John Lanchester, London Review of Books

Between 2004 and 2009, the US newspaper industry lost 34 per cent of its readers; the UK industry lost 22 per cent. Since then, the speed of the downturn has increased. In the last 12 months alone, seven broadsheet titles in the UK have seen their sales decline by more than 10 per cent. In the US, in the first six months of this year, the Chicago Tribune lost 9.8 per cent of its remaining readers, and the Los Angeles Times 14.7 per cent.

The trends in newspaper advertising have, if anything, been even worse. When circulation goes down, ad revenue goes down too, because the ads are reaching fewer readers and are therefore worth less. Compound this effect with a general advertising recession and the numbers are horrible.
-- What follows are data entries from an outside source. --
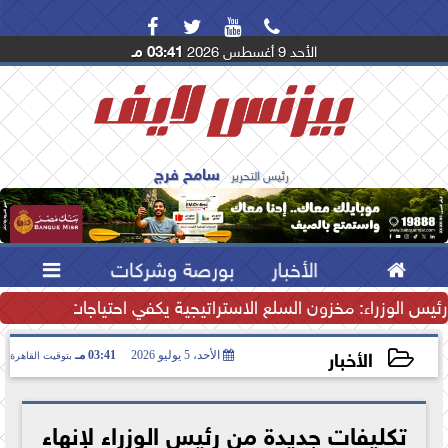




الأحد 9 أغسطس 2026
03:41 مـ
سامح فرج
رئيس التحرير

الأخبار
بورصة وشركات

رئيس الوزراء: مخزون السلع الاستراتيجية يكفي احتياجات المصريين.
الأخبار
الأحد، 5 يوليو 2026
03:41 مـ
بتوقيت القاهرة
2026-07-05 15:41:07
تكليفات جديدة من رئيس الوزراء لإنهاء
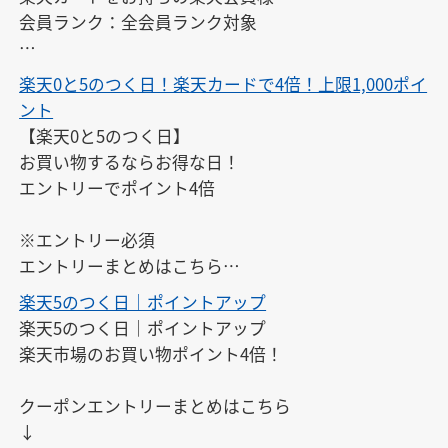
会員ランク：全会員ランク対象

※エントリーは、開催日ごとに毎回必要です。また、
楽天0と5のつく日！楽天カードで4倍！上限1,000ポイ
開催日以外にはエントリーできません。

ント
※対象期間中にエントリーすれば、エントリー前のお
【楽天0と5のつく日】

買い物もポイントアップの対象となります。
お買い物するならお得な日！

エントリーでポイント4倍

※エントリー必須

エントリーまとめはこちら

↓

楽天5のつく日｜ポイントアップ
https://keepgoing66.com/rakuten-entry-matome/
楽天5のつく日｜ポイントアップ

楽天市場のお買い物ポイント4倍！

クーポンエントリーまとめはこちら

↓
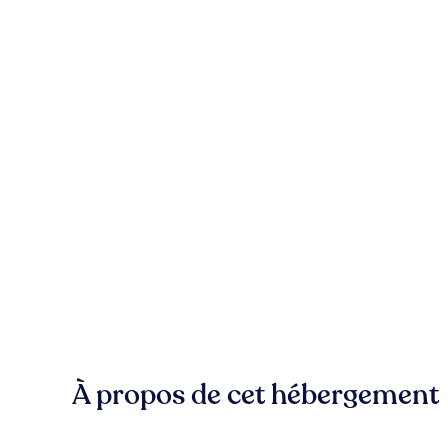
À propos de cet hébergement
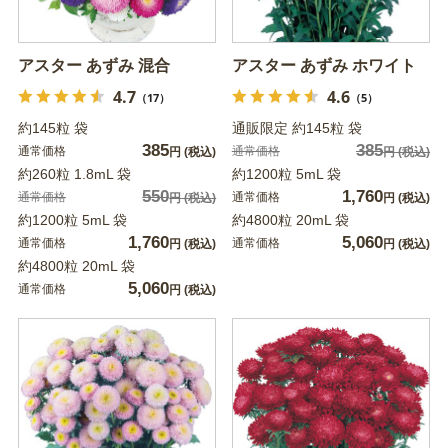
アスター あずみ 混合
アスター あずみ ホワイト
4.7
4.6
（17）
（5）
約145粒 袋
通販限定 約145粒 袋
385
385
通常価格
通常価格
円
(税込)
円
(税込)
約260粒 1.8mL 袋
約1200粒 5mL 袋
550
1,760
通常価格
通常価格
円
(税込)
円
(税込)
約1200粒 5mL 袋
約4800粒 20mL 袋
1,760
5,060
通常価格
通常価格
円
(税込)
円
(税込)
約4800粒 20mL 袋
5,060
通常価格
円
(税込)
And with the arrival of the Internet, in the form of both specialist job-search sites and free advertising outlets such as Craigslist, the fountain of gold that was classified ad revenue simply stopped. It is this more than anything which underlies not just the desperate financial condition of the US industry, but also one of the most obvious symbols and symptoms of the decline, the sudden physical shrinking of American newspapers. The Washington Post was once a behemoth, so big it could be physically hard to get to grips with. Now it feels like a freesheet. The Sunday edition of the New York Times was famous for being so heavy that paperboys would lob it onto the porch and accidentally kill the family dog. Now, a stiff breeze would carry the entire thing away before you’re halfway through your vanilla latte.

There have been some unexpected successes. The Evening Standard was bought by the former KGB agent Alexander Lebedev, and turned into a freesheet. This at the time seemed to me the craziest idea anyone in the business has ever had, turning a paying product into something that you just give away, and hoping that the increased (though free) circulation causes a sufficiently lucrative spike in advertising. It’s like jumping out of an airplane in the hope that you will land in a big enough pile of hay. But guess what? It worked.

Another ‘success’ lies in the area of financial journalism, in which both the Financial Times and the Wall Street Journal have been able to make money by putting a paywall around their content. The FT has a staggered system in which the first casual visits are completely free; then you have to register, but the articles are free to read; then when you’ve read more than a certain amount of content, you have to pay. When you ask insiders why this works, they always say the same thing: ‘Because people have a reason to read the FT.’ This immediately raises an obvious question: why don’t they have a reason to read the other papers?